Plague chromosome and plasmid sequence coverage

(A) Coverage and %GC variation along 1,000 bp windows along the CO92 plague reference genome ( GenBank: NC_003143.1) (Parkhill et al., 2001). Average depth-of-coverage was calculated using Paleomix (Schubert et al., 2014). %GC composition was calculated using seqtk (https://github.com/lh3/seqtk). Circular plots were traced using the circlize library in R (Gu et al., 2014) (max = 10-fold). In case multiple genomes are available for one site, the genome showing maximal coverage is shown.

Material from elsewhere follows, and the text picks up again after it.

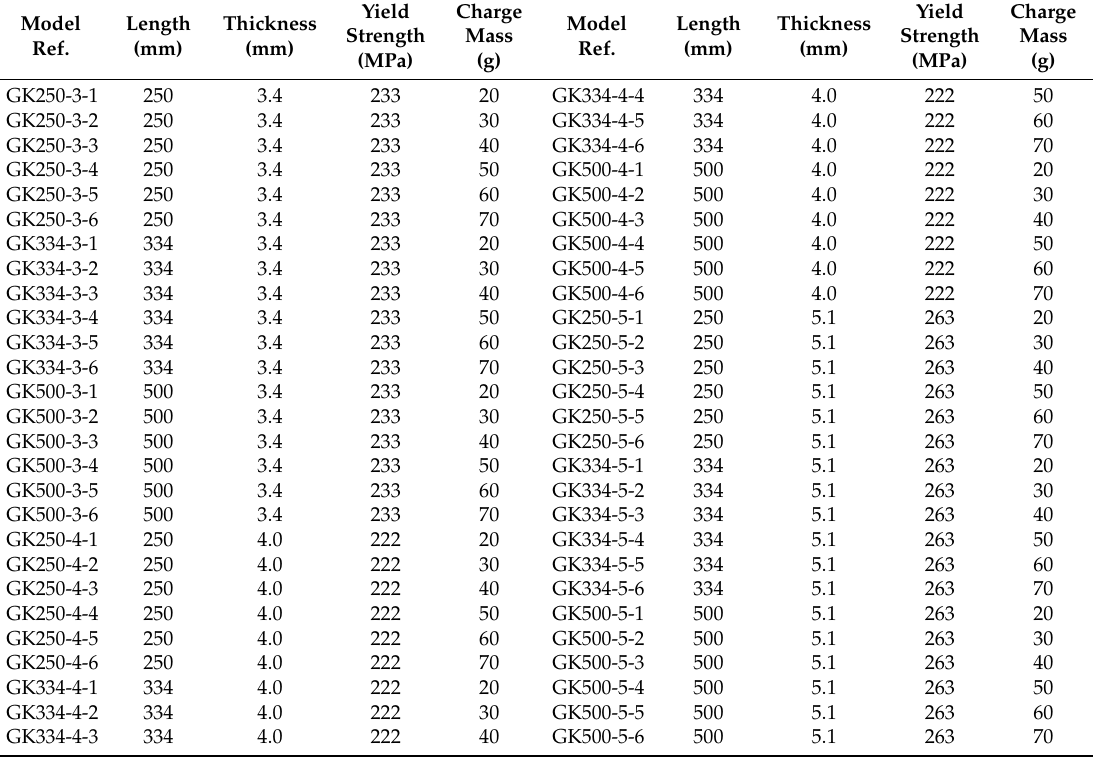
Table 2. Dimensions of the containers and loading conditions in the simulations. Model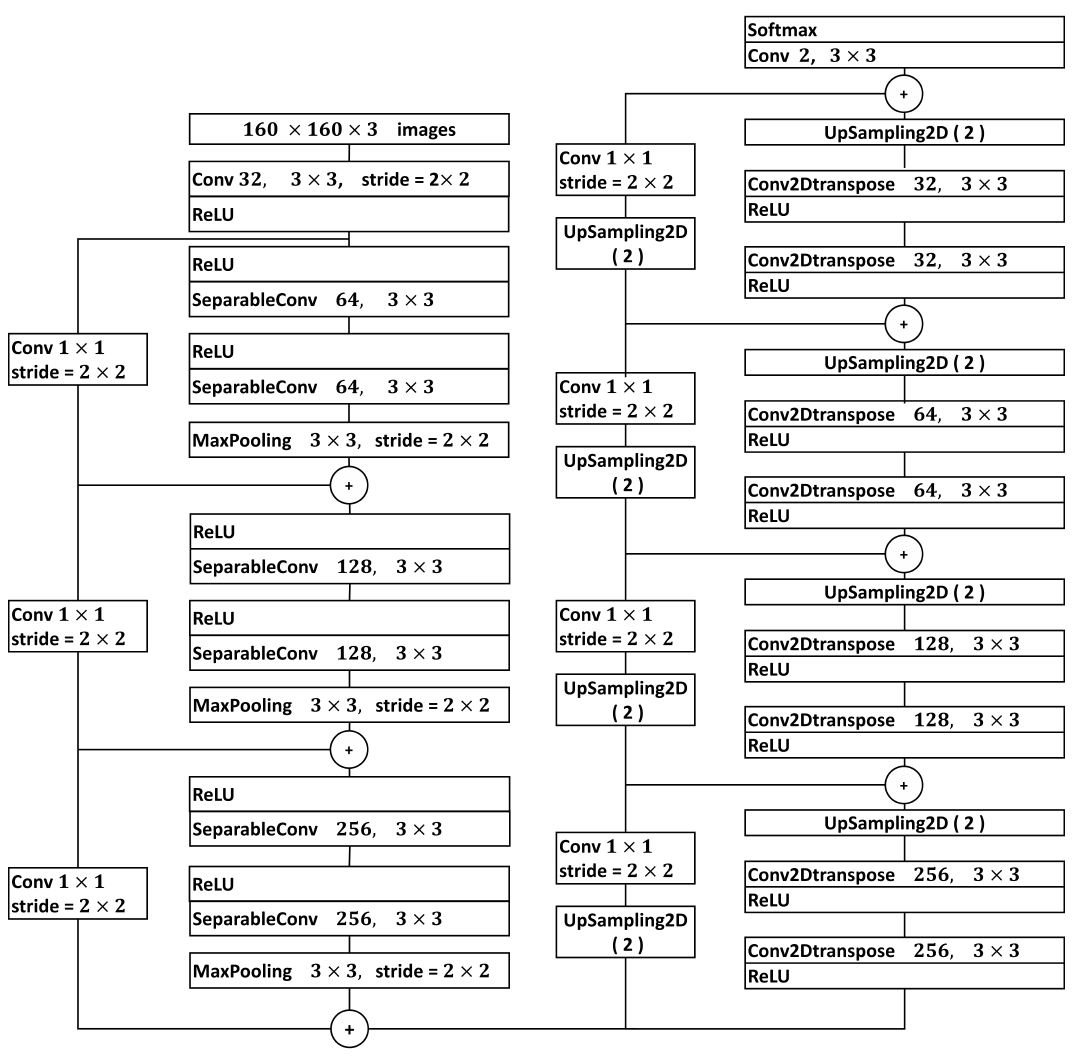
Figure 4. U-Net Xception-style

(B) Coverage and %GC variation along 100 bp windows along the pCD1 plague plasmid (GenBank: NC_003131.1).

(C) Same as panel B, except that the pMT1 plasmid is shown (GenBank: NC_003134.1).

(D) Same as panel B, except that the pPCP1 plasmid is shown (GenBank: AL109969.1).

(E) Edit distance profiles obtained when mapping the sequence data underlying the LAR8 and LAR11 genomes and a comparative panel of 78 ancient and 155 modern Yersiniapestis (Ype), Yersinia pseudotuberculosis (Yps) and Yersinia similis (Ysi) sequence datasets aligned against the Ype and Yps reference genomes, respectively (Table S2). Edit distance distributions were considered as long as based on a minimum of 500 reads.

(F) Heterozygosity profiles of the LAR8 and LAR11 genomes and a comparative panel of 78 ancient and 129 modern Yersinia pestis sequence datasets aligned against the CO92 Yersinia pestis reference chromosome (Table S2). Transition SNPs were disregarded to account for the differential rates of postmortem DNA damage amongst the comparative panel.